= Beginning of Section =

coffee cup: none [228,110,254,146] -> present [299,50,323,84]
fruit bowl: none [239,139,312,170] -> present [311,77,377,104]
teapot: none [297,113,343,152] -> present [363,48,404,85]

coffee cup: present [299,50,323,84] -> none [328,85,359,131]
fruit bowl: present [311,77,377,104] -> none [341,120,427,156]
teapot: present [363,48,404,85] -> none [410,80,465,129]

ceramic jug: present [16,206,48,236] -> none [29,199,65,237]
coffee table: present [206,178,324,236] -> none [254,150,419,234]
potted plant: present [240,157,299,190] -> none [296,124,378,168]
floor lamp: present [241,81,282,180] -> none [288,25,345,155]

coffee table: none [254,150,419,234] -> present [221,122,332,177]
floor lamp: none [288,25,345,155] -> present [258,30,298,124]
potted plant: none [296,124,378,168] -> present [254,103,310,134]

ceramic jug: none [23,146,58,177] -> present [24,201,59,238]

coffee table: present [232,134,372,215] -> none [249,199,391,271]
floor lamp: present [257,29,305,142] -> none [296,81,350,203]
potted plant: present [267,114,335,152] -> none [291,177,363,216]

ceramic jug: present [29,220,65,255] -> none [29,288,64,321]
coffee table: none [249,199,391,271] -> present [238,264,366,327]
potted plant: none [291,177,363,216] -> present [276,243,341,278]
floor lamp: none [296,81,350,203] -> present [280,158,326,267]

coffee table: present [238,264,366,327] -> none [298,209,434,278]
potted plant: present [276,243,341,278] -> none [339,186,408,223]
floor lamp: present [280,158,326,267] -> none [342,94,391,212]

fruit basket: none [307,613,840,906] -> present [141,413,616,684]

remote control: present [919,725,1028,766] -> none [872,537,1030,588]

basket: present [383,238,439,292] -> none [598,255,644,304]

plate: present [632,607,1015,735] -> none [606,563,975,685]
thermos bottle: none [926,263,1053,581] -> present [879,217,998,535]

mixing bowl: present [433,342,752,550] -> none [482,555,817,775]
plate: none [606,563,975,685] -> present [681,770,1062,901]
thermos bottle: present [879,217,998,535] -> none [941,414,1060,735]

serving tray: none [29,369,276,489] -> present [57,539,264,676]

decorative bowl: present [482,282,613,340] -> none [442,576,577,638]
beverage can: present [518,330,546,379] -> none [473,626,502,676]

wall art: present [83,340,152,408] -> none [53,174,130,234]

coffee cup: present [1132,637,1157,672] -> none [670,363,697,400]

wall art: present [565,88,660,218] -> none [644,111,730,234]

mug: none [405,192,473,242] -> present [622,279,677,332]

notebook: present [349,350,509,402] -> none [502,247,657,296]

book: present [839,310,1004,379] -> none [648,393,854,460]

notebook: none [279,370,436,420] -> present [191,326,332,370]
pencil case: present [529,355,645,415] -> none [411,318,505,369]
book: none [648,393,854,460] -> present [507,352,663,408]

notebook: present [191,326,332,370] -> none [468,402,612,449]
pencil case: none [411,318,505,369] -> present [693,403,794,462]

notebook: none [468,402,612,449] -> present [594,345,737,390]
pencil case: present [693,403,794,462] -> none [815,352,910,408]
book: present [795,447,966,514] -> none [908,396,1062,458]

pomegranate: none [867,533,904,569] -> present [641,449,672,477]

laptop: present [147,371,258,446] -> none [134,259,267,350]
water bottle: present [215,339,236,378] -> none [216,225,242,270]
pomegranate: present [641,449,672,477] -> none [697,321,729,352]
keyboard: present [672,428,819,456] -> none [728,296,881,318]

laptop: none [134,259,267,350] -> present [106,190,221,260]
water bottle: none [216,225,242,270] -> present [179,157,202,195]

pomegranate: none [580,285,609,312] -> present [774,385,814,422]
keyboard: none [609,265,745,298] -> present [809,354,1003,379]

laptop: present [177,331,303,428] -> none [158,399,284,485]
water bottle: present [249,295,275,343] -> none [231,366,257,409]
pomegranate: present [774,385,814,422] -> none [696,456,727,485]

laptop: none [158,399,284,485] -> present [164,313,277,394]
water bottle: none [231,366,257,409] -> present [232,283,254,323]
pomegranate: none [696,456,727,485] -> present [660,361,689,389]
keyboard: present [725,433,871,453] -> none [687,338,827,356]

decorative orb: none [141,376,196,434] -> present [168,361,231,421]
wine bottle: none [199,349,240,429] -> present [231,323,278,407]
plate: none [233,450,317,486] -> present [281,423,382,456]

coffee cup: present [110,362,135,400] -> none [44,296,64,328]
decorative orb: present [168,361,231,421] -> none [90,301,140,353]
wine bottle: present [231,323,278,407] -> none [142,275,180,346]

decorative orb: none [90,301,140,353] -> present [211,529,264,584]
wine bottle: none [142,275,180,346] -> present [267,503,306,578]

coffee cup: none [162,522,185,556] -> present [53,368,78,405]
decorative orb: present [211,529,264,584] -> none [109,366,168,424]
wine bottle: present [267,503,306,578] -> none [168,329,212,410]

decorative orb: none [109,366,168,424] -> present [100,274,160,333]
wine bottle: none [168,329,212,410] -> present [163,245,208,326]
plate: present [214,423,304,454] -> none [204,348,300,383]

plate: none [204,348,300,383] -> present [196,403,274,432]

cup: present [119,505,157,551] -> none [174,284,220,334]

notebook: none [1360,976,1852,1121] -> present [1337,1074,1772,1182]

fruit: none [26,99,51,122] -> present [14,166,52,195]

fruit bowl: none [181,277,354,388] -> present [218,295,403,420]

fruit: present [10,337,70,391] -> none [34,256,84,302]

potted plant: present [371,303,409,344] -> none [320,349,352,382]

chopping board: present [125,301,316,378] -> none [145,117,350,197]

= End of Section =

- PROBLEM TO SOLVE
Find the count of lines in the data above where the string "water" occurs. Provide that number alone.

- SOLVED EXERCISE
4